Ja, das Preis-/Leistungsverhältnis des kleinen R5 ist enorm gut, erstrecht wenn man den boxed-Kühler verwendet. Da muß ja auch nicht so viel Abwärme weggekühlt werden wie beim R7.
Allerdings würde ich wenn schon nur Quadcore, dann den R5-1500X nehmen, nicht nur weil der gleich ab Werk deutlich höher taktet und den XFR mit sich bringt, sondern auch weil er nur ca. 20 Euro teurer ist als der kleine R5-1400 und dafür auch noch den größeren boxed-Kühler mit im Gepäck hat, bei trotzden angeblich nur 65 Watt TDP (wie der R5-1400 auch)!


----------



## nexx (18. April 2017)

*AW: AM4-Kühler und boxed-Kühler, erste Erfahrungen?*

Richtig, aber der Build wird drastisch auf Kosten getrimmt und sobald Zen2 kommt fliegt der 1400er sowieso wieder raus  Ist also nur ein Übergang.

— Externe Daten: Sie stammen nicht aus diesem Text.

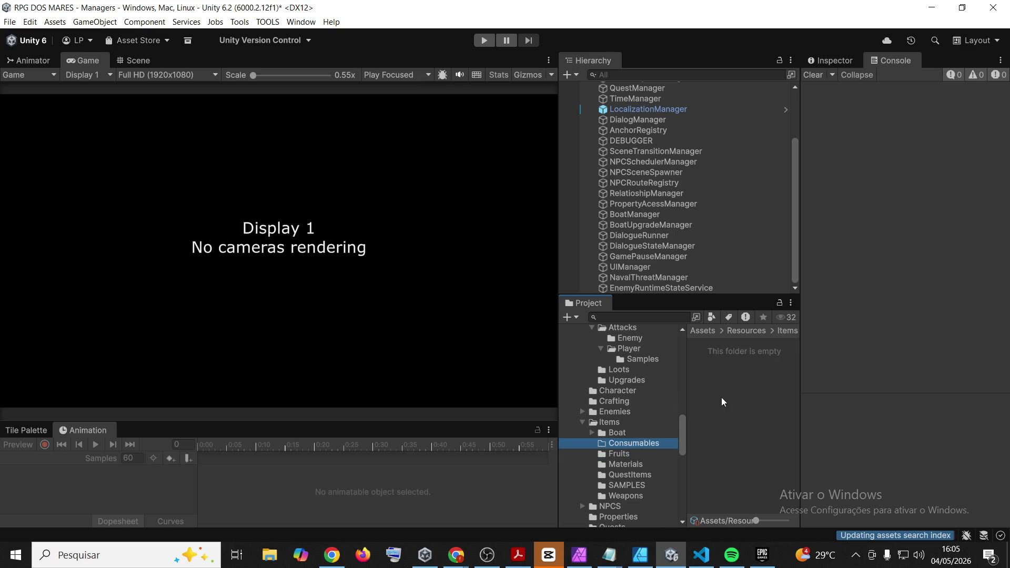
pyautogui.press('ctrl+v')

Und nebenbei will ich keinen größeren Kühler, weil ich alles in ein mini Gehäuse quetschen muss.


----------



## Tim1974 (18. April 2017)

*AW: AM4-Kühler und boxed-Kühler, erste Erfahrungen?*

Achso, wenn der mittlere Wraith-Cooler schon zu groß fürs Gehäuse ist, sehe ich das natürlich ein. Allerdings ist der glaub ich trotzdem noch sehr kompakt, also kein Vergleich zu den meisten anderen nicht-boxed-Kühlern auf dem Markt.
Die rund 20 Euro Aufpreis wären mir die ca. 300 MHz mehr Grundtakt ab Werk und der XFR aber auf jedenfall wert, egal wie kostenoptimiert ein PC auch sein soll.
Bei den größeren R7 sehe ich allerdings auch keinen Grund z.B. den 1800X, anstelle des 1700X zu kaufen, da wäre mir der Preisunterschied viel zu groß.


----------